La revue Frontières sollicite des propositions d’articles qui traitent des liens entre les approches spatiales et la mort/les morts. Nous souhaitons inscrire ce numéro dans le sillage de la réflexion originale ouverte par la philosophe Vinciane Despret qui, prenant appui sur la sociologie latourienne, s’intéresse aux « modes d’existence » des morts : « leur puissance d’agir, ou plutôt de faire agir, leur capacité à s’imposer de l’“extérieur” traduisent l’effectivité de leur présence ». Nous invitons à une réflexion sur la mort/les morts du point de vue de la frontière, à la fois comme rupture et circulation à travers les dispositifs matériels, discursifs et symboliques mis en place par les vivants pour continuer à vivre. Le numéro pourra également être, dans une perspective plus spécifiquement épistémologique, l’occasion de dresser un bilan des approches spatiales de la mort par l’ensemble des sciences humaines et sociales.

Announcement

Argumentaire

Photographie « Lieu de mémoire » au bord du fleuve Saint-Laurent à Montréal Source : Frédéric Dejean, juillet 2022

La photographie qui ouvre cet appel à contribution renvoie à un événement tragique : la chute mortelle d’une adolescente en juin 2022 dans le fleuve Saint-Laurent, à Montréal. À la suite de ce décès, comme cela arrive fréquemment avec ce type d’accidents (Nicolas, 2006 ; Roberge, 2017), des membres de la famille, des amis, et même des anonymes sont venus déposer sur la berge du fleuve des fleurs, des bougies ou encore des peluches. Bien que l’association de ces objets hétéroclites – l’ours en peluche côtoie la croix chrétienne – n’est pas le résultat d’une action concertée, elle illustre néanmoins la constitution d’un « lieu de mémoire » (Nora, 1997) qui prend forme et sens au sein d’un espace de référence. Dans la perspective ouverte par la géographie culturelle, le lieu, point de jonction d’une culture et d’un contexte, est constitué d’un ensemble de « traces » (Anderson, 2015) qui, par leur permanence et leur matérialité, témoignent des événements passés. Sur la photographie, les objets déposés sont autant de traces qui matérialisent dans l’espace l’événement tragique et sont une invitation à ne pas oublier.

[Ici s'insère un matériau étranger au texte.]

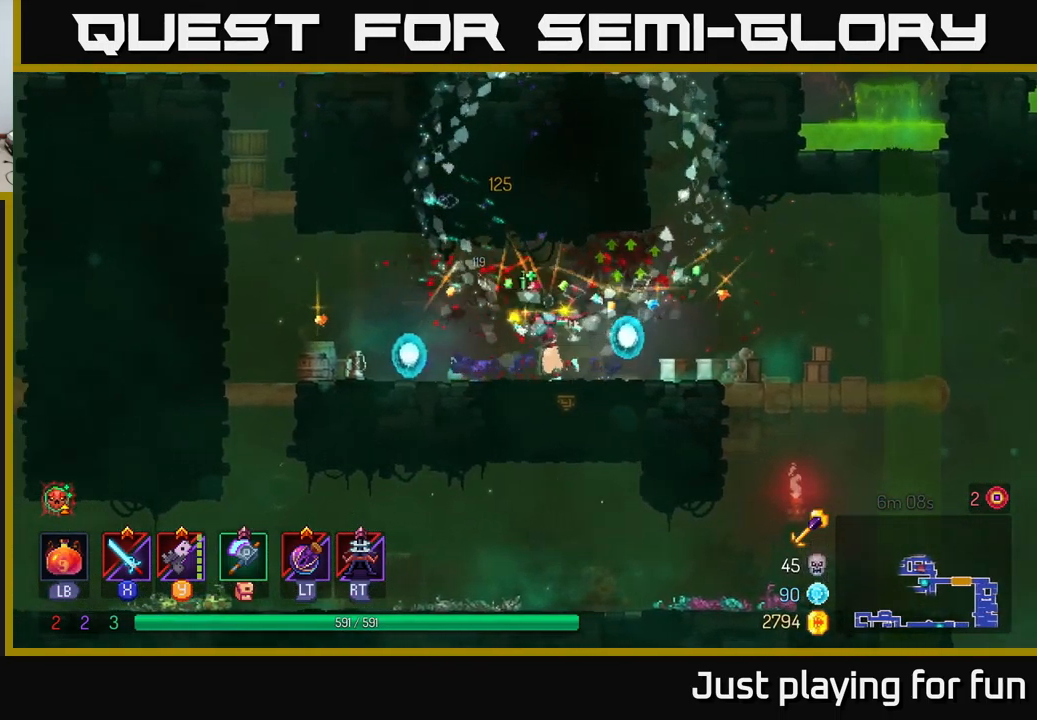
{"buttons": ["A"], "left_stick": "left", "right_stick": "center", "events": [[400, "A", "down"]]}
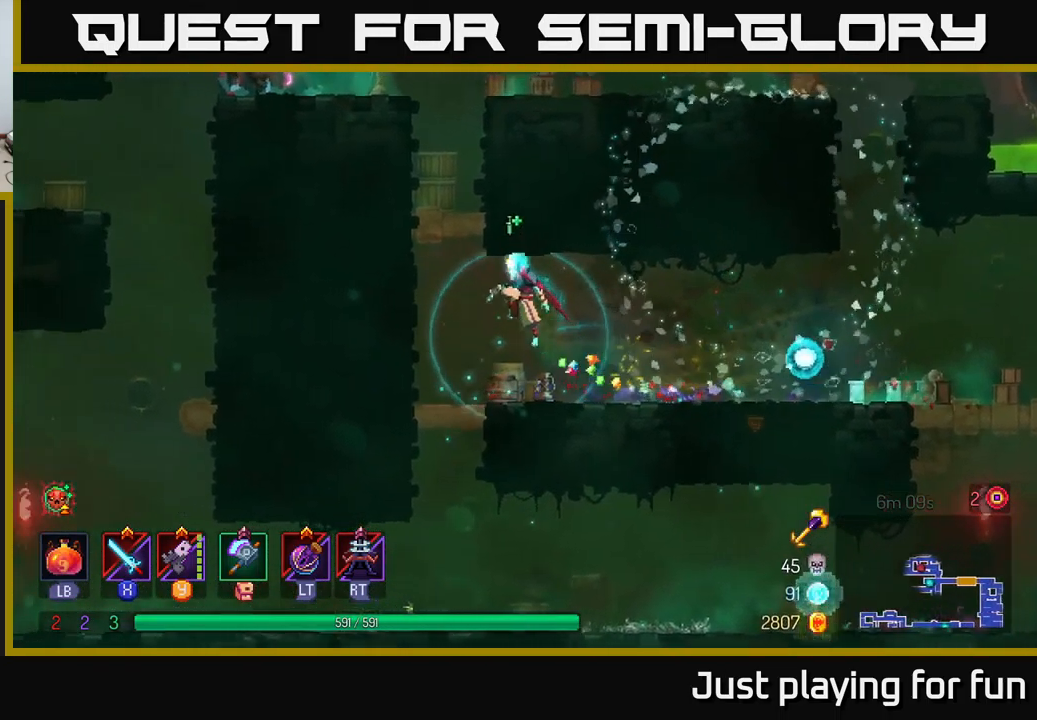
{"buttons": [], "left_stick": "center", "right_stick": "center", "events": [[17, "A", "up"], [84, "A", "down"], [167, "left_stick", "up-left"], [250, "A", "up"], [417, "left_stick", "center"]]}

Science des dimensions spatiales des sociétés (Lévy et Lussault, 2013), la géographie s’est tout d’abord intéressée à ces traces des morts et de la mort dans le paysage. Pionnier dans l’approche géographique des religions, Pierre Deffontaines, dans Géographie et religions (1948), ne consacre pas moins de trois chapitres aux morts (« Habitation des morts », « Le peuplement des morts » et « Voyages des morts ou vers les morts »). Dans ces pages, le géographe se demande comment les disparus inscrivent leur empreinte dans l’espace des vivants. Cet intérêt des géographes pour les marqueurs des morts/de la mort dans l’espace des sociétés a été confirmé ces dernières années par la géographie culturelle, en particulier dans le monde anglophone, qui fédère des travaux originaux autour du concept de deathscape (Maddrell et Sidaway, 2010). Néanmoins, témoignant de ce que certains observateurs ont appelé un « tournant spatial » dans les sciences humaines et sociales (Warf et Arias, 2009), les dimensions spatiales de la mort et des morts intéressent désormais au-delà des frontières de la discipline géographique : sociologues, anthropologues, historiens ou encore philosophes font de l’espace une notion opératoire de leurs analyses.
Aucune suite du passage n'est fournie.